The question of the day then became, "Do you have sunscreen?" as the cold, wet morning gave way to a sunny, hot afternoon. That and, "What flavours of ice-cream do you have?"
|Eddie enjoying the scenery|
|The top of the Kancamagus Pass, Jutta, Rob, Henry, Tom, Eddie and Mimi, with Fear Rothar at the back|
Descending from the Kancamagus Pass, we bumped into Carrie and Pamela in Lincoln, who offered to divest us of our extra layers. Rehydrated and lightened, we struck out on the final leg back to Henry's house which, as you might hope, and as is only fitting, is reached via a 15% climb. Way to go, Henry!
We somehow had the energy left to prepare a sumptuous feast and enjoy some fine beers. That, along with swapping tyres to prepare bikes for what promised to be a day of adventure on Sunday. That ride featured almost 70 miles miles of mostly dirt roads and 7000ish feet (but who's counting?) of climbing.
Instead of swapping tyres, Pamela and I switched to the tandem, which has plush 42mm wide tyres, something Pamela's back really appreciates.

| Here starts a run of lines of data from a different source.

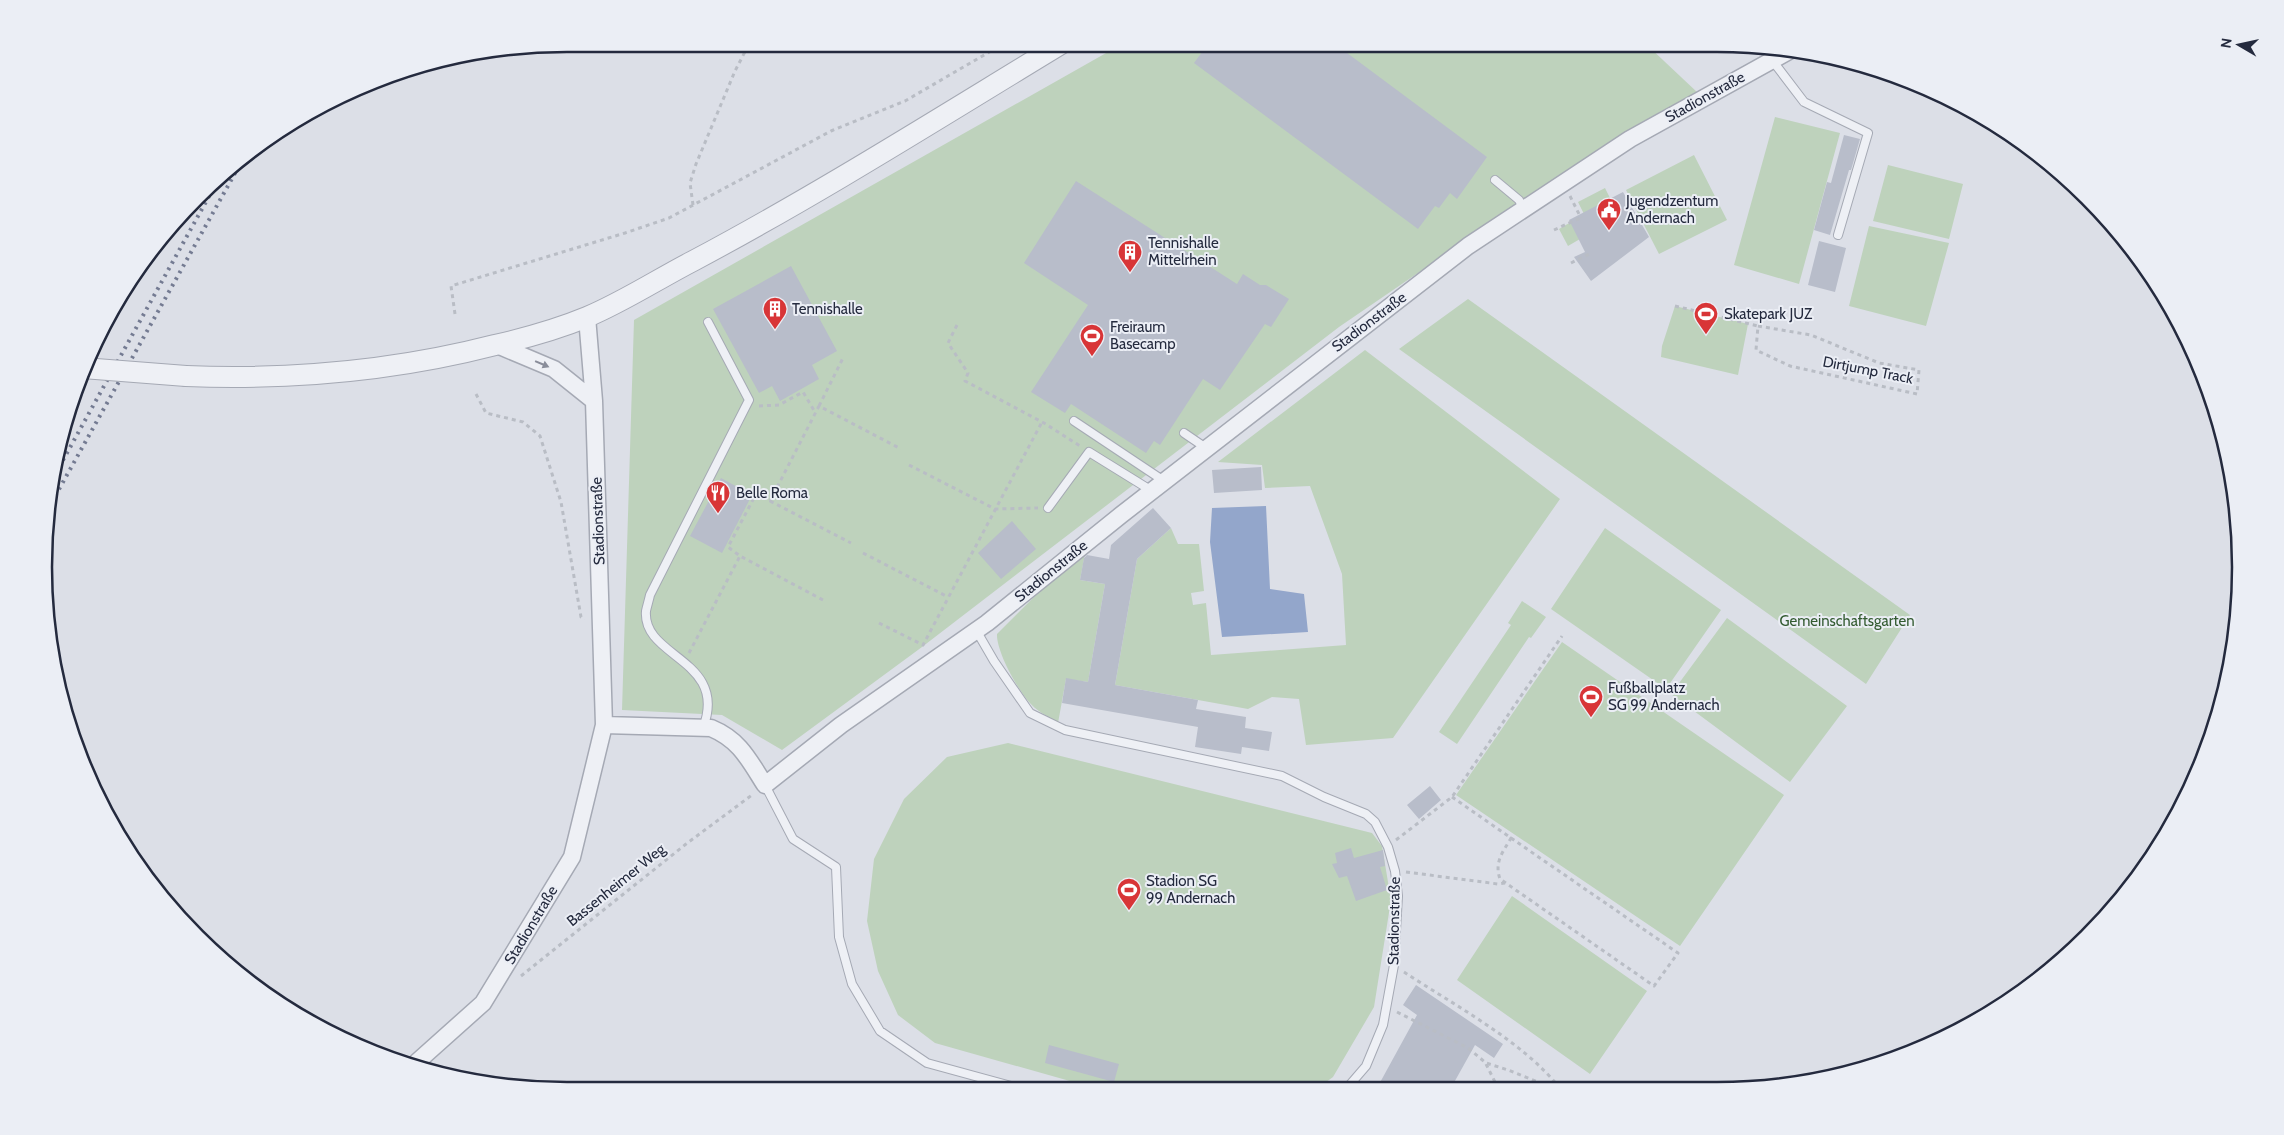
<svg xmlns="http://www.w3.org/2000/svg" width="2284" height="1135" viewBox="0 0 2284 1135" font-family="Cabin,sans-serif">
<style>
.green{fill:#bed2bc}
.water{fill:#93a6cb}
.building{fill:#b8bdca}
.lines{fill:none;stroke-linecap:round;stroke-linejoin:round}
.service-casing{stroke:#a5a9b4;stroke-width:10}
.minor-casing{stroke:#a5a9b4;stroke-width:19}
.tertiary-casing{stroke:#a5a9b4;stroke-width:22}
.path{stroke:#b9bdc5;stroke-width:3;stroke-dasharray:4 4;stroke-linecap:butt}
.service{stroke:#eef0f5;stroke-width:8}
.minor{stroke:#eef0f5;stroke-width:16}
.tertiary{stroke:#eef0f5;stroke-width:20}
.rail{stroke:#747b92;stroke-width:4;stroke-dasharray:2.5 5;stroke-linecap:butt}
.tertiary-bridge-casing{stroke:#a5a9b4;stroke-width:22;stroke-linecap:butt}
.tertiary-bridge{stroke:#eef0f5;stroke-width:20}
.oneway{fill:#898d9a}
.labels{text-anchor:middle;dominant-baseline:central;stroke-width:4;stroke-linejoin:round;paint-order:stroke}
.street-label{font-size:15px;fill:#242a3e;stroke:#ebeef5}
.poi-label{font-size:15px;fill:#242a3e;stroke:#ebeef5;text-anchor:start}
.park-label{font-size:15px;fill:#335b31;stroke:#ebeef5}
.rim{fill:none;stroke:#242a3e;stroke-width:2.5}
</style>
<rect width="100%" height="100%" fill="#dcdfe7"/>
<path class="green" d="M1122,44L1647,45L1698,93L1586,158L1339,327L922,647L782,750L722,715L622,710L634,320Z
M1775,117L1840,133L1799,284L1734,265Z
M1694,155L1727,220L1659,254L1626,190Z
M1888,165L1963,184L1949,239L1873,221Z
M1605,188L1612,202L1585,216L1578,202Z
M1571,222L1580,239L1568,246L1559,229Z
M1869,226L1949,243L1926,326L1849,306Z
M1468,299L1910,615L1866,684L1399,349Z
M1675,306L1748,324L1738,375L1661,357L1662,346Z
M1365,350L1560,499L1393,738L1306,745L1299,699L1272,697L1248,709L1115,685L1137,559L1171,528L1178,544H1199L1204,591L1191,593L1193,605L1206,603L1211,655L1346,645L1342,574L1310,486L1265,488L1262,465L1218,462Z
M1605,528L1721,610L1666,689L1551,609Z
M1085,554L1080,580L1105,584L1088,682L1066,679L1058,723C1051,718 1042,714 1035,708C1021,697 996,652 997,634L1043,588Z
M1522,601L1546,617L1531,638L1529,637L1457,744L1439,732L1511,625L1508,623Z
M1727,618L1847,706L1790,782L1671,694Z
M1562,642L1784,795L1680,946L1456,795Z
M1008,743L1372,833L1382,846L1391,900L1374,1007L1333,1077L1318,1088L1098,1089L935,1043L898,1015L878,971L867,921L874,859L904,799L947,757Z
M1512,896L1647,991L1590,1074L1457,980Z"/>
<path class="water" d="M1266,506L1270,589L1304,594L1308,632L1222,637L1210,542L1212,508Z"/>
<path class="building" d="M1208,44H1335L1487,157L1457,199L1450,193L1439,208L1435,206L1418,229L1194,63Z
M1844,135L1860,139L1851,170H1849L1830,235L1814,230L1827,182L1831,183Z
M1076,181L1237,284L1243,274L1260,285H1266L1289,299L1271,327L1265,324L1220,390L1203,379L1160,445L1154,441L1146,453L1071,404L1065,413L1031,392L1088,305L1024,263Z
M1623,192L1649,237L1591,281L1574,257L1585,252L1569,220Z
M1819,241L1846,248L1835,292L1808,285Z
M791,266L837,351L812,365L819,379L780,401L772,386L759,393L713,309Z
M1261,467L1262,490L1214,493L1212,470Z
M721,478L752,495L722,553L690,536Z
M1153,508L1171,528L1137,559L1115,685L1198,700L1196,709L1246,717L1245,728L1272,732L1269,751L1242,747L1241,754L1195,747L1198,727L1062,703L1066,678L1088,682L1105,584L1080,580L1084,558L1087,555L1109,559L1111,545Z
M1012,521L1036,549L1001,579L978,553Z
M1430,786L1441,800L1419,819L1407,805Z
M1351,848L1354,858L1383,850L1385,866L1380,867L1387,890L1356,901L1347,876L1339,878L1332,864L1337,863L1335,853Z
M1416,985L1503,1044L1494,1058L1475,1045L1451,1088H1377L1417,1015L1403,1005Z
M1049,1045L1119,1064L1114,1082L1045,1063Z"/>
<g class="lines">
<defs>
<path id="service" d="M1772,60L1804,102L1868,133L1838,235
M1495,180L1519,200L1523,208
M1074,421L1164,481
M1184,433L1206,448
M1048,508L1089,452L1152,491
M976,630L994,661L1030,713L1065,730L1282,776L1324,797L1366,814L1375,822L1388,847L1395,871L1398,896L1394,965L1383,1025L1366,1066L1347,1088
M703,728C729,659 642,658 646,611C647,606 649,600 650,595L749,400L708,322
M765,785L793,839L836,867L839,937L852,984L880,1031L927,1063L1022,1089"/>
<path id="minor" d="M497,345L554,369L594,401
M604,725L711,728C740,740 749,760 765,785L841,725L987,623L1121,515L1468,246L1630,139L1789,51
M415,1067L417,1062L483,1003L572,857L604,725L594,401L587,317"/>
<path id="tertiary" d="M186,376C290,380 394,371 495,345C526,338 558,329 587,317C623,302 658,279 693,261C819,194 939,118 1061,44"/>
</defs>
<use href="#service" class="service-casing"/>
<use href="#minor" class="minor-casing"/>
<use href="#tertiary" class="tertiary-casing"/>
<path class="path" d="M1570,196L1581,218
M693,205L690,183L696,164L735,71L749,44
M1554,230L1580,218
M1571,263L1589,254
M1675,306L1758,326
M455,314L451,286L625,233L669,218L831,131L905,101L1003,44
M957,325L948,343L968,373L965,381L1044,423L1080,446
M1758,326L1811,335L1879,363L1919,370L1917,394L1790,366L1756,350Z
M97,351L151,253
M476,394L486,413L523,422L540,436L561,502L581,617L585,619
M759,406L779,405L803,392L815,412
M819,406L843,358
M909,465L995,509L1038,508
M770,501L851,543
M863,553L948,597
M823,600L740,556L728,547L756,494L770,501L819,406L901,449
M879,623L923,645L1042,422
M689,653L740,556
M1452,797L1511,838
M1511,838L1678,953L1654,986L1500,879C1494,862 1503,852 1511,838Z
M1396,840L1452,797L1562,636
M1406,872L1498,884L1505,883
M1404,972C1454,1005 1522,1041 1559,1087
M521,976L686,844L752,795
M1397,1012L1468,1048L1486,1063L1508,1070L1550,1087
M340,1039L403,1057
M1486,1064L1498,1088"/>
<use href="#service" class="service"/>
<use href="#minor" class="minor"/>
<use href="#tertiary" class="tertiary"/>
<path class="rail" d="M52,480L218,180
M48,509L244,157"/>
<defs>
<path id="tertiary-bridge" d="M83,368L186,376"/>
</defs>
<use href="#tertiary-bridge" class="tertiary-bridge-casing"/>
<use href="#tertiary-bridge" class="tertiary-bridge"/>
</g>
<defs><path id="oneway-solid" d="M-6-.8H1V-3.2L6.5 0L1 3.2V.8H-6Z" transform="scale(1.25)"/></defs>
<use class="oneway" href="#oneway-solid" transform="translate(542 364) rotate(23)"/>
<defs>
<symbol id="civic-pin" viewBox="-11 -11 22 30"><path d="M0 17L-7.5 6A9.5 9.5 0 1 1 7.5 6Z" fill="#d83537" stroke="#ebeef5"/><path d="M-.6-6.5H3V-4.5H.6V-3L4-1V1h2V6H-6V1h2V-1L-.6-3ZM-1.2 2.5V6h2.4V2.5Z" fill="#fff"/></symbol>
<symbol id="building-pin" viewBox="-11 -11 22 30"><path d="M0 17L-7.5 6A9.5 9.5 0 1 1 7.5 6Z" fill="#d83537" stroke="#ebeef5"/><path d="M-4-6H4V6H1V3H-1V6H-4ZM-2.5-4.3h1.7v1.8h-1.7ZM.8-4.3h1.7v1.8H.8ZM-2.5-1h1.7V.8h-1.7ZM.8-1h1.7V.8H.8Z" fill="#fff"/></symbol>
<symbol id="stadium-pin" viewBox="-11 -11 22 30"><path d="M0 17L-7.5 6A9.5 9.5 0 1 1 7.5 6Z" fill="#d83537" stroke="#ebeef5"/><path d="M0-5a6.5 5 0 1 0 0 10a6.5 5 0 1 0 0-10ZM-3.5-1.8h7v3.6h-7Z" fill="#fff"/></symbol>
<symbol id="restaurant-pin" viewBox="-11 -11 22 30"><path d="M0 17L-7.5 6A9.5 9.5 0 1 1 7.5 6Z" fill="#d83537" stroke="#ebeef5"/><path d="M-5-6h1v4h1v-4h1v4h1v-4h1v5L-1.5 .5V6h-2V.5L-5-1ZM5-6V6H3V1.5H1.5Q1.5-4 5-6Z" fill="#fff"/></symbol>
</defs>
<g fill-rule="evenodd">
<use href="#civic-pin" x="1595" y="196" width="28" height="38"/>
<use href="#building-pin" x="1116" y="238" width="28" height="38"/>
<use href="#building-pin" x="761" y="295" width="28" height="38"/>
<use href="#stadium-pin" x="1692" y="300" width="28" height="38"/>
<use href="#stadium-pin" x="1078" y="322" width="28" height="38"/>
<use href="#restaurant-pin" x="704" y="479" width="28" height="38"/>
<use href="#stadium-pin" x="1577" y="683" width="28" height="38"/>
<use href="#stadium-pin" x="1115" y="876" width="28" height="38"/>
</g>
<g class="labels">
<g class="street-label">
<text transform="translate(1705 97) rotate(-29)">Stadionstraße</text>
<text transform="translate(1369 322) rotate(-37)">Stadionstraße</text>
<text transform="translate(1868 370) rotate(11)">Dirtjump Track</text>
<text transform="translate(598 521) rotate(-92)">Stadionstraße</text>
<text transform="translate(1051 571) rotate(-39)">Stadionstraße</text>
<text transform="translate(616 885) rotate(-39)">Bassenheimer Weg</text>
<text transform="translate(1394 921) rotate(-89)">Stadionstraße</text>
<text transform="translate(531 925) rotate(-59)">Stadionstraße</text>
</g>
<g class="poi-label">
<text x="1626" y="201">Jugendzentum<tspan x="1626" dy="17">Andernach</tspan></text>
<text x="1148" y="243">Tennishalle<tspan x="1148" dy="17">Mittelrhein</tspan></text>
<text x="792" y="309">Tennishalle</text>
<text x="1724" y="314">Skatepark JUZ</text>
<text x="1110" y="327">Freiraum<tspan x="1110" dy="17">Basecamp</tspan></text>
<text x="736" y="493">Belle Roma</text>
<text x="1608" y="688">Fußballplatz<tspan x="1608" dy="17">SG 99 Andernach</tspan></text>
<text x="1146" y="881">Stadion SG<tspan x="1146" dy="17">99 Andernach</tspan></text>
</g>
<g class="park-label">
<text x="1847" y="621">Gemeinschaftsgarten</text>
</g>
</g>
<path d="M0 0H2284V1135H0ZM567 52H1717A515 515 0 0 1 2232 567V567A515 515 0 0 1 1717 1082H567A515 515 0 0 1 52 567V567A515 515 0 0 1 567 52Z" fill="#ebeef5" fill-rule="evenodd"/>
<path class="rim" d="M567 52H1717A515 515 0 0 1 2232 567V567A515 515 0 0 1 1717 1082H567A515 515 0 0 1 52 567V567A515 515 0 0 1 567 52Z"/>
<g transform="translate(2239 45) rotate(279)" stroke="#ebeef5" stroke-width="4" paint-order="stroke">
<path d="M0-4L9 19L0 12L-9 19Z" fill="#242a3e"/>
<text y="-8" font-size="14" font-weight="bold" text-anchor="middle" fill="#242a3e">N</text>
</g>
</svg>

However, we didn't make it very far from Henry's on Sunday morning before our first (unplanned) stop at Dick's Bacardi ranch. This place had hundreds of empty bottles of Bacardi hanging from all the eaves. Dick came out to greet us as we took photos and invited us in for a tour. Some members of the group seemed worried we might never emerge, but there was nothing to fear from our wonderful tour guide.
Next up was the feature climb of the day up and over Sandwich Notch Road. The dirt road was actually closed to cars due to a small washout on the far side, meaning we had the road all to ourselves.
We had an amazing lunch at Squam Lake, and a fabulous coffee stop at Plymouth, followed by a few thousand feet of climbing to get home.
|Neil and Jutta|
|Henry showing us how it's done on his new EverOrange|
Henry delivered the advertised 7000+ feet of climbing each day. Not only that, but he ushered in spring over the course of the weekend. The weather changed from cold drizzle on Saturday morning, to hot and sunny in the afternoon. That was a prelude to simply perfect conditions on Sunday.
We were rewarded for all that climbing with great food and even better company. Thanks Henry! We look forward to the Summer 8000 and Autumn 9000!